Uitspraak 200302400/1


Volledige tekst

200302400/1.
Datum uitspraak: 19 november 2003

AFDELING
BESTUURSRECHTSPRAAK

Uitspraak in het geding tussen:

[appellante] gevestigd te [plaats],

en

het college van gedeputeerde staten van Overijssel,
verweerder.

1. Procesverloop

Bij besluit van 31 oktober 2002 heeft de gemeenteraad van Zwartewaterland, op voorstel van het college van burgemeester en wethouders van 22 oktober 2002, het bestemmingsplan "Buitengebied (voormalige gemeente) Genemuiden, herziening ex. artikel 30 WRO" vastgesteld.

Verweerder heeft bij zijn besluit van 11 februari 2003, kenmerk RWB/2002/3223, beslist over de goedkeuring van het bestemmingsplan.

Tegen dit besluit heeft appellante bij brief van 15 april 2003, bij de Raad van State ingekomen op 15 april 2003, beroep ingesteld. De gronden zijn aangevuld bij brief van 4 juni 2003.
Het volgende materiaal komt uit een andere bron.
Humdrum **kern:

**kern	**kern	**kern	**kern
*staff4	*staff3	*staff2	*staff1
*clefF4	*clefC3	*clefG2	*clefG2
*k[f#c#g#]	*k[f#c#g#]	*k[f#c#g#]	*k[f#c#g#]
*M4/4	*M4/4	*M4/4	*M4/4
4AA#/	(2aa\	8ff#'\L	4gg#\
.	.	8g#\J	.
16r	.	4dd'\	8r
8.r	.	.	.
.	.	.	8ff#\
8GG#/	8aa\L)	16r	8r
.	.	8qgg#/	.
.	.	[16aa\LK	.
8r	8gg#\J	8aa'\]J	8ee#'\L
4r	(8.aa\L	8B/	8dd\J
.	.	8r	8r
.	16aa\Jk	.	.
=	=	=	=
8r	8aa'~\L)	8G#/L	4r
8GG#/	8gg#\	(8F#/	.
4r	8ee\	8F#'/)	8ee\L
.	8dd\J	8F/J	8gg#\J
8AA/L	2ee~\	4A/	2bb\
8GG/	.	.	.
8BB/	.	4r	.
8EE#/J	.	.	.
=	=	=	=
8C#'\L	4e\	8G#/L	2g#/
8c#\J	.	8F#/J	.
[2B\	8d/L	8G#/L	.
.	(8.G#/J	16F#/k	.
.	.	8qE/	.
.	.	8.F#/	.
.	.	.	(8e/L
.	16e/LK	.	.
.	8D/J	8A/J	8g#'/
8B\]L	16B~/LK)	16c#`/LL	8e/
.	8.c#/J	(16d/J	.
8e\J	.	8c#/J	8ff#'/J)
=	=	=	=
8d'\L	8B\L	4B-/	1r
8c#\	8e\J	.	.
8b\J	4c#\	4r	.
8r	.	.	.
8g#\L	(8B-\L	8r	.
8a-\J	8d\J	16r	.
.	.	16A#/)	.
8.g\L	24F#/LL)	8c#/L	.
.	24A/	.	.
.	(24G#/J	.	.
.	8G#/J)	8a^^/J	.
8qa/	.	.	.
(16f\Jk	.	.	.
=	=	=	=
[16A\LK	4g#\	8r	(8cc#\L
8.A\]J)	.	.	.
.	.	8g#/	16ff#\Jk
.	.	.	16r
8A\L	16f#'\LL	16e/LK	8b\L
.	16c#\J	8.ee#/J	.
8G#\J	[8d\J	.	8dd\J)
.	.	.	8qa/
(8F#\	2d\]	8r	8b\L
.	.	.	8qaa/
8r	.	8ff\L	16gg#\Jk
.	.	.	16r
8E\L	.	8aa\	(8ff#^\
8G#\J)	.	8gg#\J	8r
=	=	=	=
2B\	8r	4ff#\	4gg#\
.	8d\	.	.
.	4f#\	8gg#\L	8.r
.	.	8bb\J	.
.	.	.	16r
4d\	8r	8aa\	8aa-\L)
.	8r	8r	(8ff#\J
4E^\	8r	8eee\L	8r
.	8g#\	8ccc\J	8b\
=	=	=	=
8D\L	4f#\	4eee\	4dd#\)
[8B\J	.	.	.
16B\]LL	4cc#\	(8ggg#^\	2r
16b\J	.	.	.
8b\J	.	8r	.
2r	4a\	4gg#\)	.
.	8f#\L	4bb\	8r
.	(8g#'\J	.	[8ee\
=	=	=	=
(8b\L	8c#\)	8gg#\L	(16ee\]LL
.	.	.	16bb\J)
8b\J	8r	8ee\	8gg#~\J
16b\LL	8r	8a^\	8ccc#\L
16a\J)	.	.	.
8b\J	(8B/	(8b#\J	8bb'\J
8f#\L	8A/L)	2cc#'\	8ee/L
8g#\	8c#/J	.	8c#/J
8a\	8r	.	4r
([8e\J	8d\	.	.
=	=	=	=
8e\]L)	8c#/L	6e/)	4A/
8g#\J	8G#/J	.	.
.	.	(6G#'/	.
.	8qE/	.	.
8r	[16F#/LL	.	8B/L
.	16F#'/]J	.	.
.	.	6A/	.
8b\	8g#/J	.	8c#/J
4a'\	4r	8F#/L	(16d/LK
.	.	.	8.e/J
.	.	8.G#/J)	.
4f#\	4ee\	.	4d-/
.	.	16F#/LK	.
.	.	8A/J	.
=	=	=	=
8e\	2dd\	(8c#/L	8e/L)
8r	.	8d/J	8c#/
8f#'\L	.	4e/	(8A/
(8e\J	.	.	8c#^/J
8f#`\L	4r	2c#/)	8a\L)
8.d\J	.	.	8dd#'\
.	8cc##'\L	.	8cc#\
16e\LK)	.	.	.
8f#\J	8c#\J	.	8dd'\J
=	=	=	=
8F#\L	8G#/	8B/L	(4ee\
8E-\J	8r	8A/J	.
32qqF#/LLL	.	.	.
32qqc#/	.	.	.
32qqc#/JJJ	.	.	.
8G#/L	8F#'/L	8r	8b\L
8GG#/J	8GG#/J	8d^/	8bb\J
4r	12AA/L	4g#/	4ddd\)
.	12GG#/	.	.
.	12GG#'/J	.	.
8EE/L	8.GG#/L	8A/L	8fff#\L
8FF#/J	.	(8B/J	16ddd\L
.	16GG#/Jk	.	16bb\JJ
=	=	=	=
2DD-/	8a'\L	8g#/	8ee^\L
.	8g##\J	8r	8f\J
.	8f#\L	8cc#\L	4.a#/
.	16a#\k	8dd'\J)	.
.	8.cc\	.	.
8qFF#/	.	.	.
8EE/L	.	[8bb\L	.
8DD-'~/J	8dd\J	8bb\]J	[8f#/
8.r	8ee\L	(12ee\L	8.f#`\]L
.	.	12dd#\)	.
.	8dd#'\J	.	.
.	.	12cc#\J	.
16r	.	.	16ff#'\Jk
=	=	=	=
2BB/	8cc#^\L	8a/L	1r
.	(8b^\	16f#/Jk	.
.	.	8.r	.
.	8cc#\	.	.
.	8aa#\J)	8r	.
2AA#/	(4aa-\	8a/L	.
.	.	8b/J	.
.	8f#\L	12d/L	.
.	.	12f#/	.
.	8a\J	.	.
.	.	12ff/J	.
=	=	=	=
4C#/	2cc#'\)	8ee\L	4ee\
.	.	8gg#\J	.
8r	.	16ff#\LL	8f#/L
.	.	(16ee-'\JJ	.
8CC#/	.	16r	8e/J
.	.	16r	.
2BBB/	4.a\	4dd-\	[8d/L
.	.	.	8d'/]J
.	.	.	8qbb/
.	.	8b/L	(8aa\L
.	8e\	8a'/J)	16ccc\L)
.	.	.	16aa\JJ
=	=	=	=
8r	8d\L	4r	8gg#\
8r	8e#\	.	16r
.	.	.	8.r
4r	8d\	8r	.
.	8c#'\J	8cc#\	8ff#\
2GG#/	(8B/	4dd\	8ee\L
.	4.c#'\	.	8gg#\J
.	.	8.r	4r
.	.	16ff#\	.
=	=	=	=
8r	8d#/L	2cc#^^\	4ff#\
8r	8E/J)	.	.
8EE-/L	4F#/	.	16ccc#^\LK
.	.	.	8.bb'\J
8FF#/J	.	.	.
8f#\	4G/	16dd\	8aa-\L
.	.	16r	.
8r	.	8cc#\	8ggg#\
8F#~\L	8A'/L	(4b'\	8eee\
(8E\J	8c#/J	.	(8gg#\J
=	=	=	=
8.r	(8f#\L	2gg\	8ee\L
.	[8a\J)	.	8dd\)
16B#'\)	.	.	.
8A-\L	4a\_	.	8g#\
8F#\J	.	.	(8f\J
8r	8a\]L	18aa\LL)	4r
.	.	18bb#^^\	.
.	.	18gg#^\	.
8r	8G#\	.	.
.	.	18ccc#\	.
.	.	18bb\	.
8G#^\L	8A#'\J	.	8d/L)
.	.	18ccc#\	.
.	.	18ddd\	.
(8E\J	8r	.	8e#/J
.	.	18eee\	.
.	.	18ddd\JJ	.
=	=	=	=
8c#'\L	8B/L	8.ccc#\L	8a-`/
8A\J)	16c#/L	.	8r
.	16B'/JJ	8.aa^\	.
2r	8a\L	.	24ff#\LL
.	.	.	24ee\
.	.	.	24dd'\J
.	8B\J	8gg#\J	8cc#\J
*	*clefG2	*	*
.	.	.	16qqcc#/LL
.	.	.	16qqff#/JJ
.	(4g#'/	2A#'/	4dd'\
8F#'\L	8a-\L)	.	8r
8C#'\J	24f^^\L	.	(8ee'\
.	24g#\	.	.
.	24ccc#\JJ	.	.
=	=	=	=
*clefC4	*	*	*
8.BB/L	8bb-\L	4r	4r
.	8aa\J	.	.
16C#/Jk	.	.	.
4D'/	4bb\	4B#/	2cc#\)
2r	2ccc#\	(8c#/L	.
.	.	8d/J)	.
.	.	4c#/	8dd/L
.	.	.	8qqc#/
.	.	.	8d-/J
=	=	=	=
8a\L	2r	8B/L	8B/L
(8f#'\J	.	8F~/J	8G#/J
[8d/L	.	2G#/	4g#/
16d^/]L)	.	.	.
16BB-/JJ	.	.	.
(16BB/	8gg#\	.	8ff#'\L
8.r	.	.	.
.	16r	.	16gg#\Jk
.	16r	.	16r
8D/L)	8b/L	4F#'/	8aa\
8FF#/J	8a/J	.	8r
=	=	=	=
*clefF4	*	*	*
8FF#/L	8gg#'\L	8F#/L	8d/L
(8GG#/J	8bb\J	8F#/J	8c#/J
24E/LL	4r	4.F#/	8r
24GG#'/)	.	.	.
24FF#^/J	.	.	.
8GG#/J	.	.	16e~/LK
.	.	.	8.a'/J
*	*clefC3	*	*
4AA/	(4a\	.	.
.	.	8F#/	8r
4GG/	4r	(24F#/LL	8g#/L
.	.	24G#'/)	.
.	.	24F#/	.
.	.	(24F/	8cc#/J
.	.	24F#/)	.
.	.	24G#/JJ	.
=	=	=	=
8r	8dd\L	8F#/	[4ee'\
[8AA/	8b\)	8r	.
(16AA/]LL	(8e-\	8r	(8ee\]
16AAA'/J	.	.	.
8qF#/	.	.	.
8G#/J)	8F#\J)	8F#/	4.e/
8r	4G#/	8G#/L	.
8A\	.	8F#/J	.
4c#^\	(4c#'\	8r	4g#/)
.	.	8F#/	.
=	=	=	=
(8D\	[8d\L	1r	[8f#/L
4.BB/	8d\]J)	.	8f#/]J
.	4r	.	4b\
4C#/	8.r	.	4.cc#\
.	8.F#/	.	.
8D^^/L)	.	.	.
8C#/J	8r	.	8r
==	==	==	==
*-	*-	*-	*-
Bij brief van 3 juli 2003 heeft verweerder een verweerschrift ingediend.

Na afloop van het vooronderzoek is een nader stuk ontvangen van de gemeenteraad van Zwartewaterland. Dit is aan de andere partijen toegezonden.

De zaak is door een meervoudige kamer van de Afdeling verwezen naar een enkelvoudige.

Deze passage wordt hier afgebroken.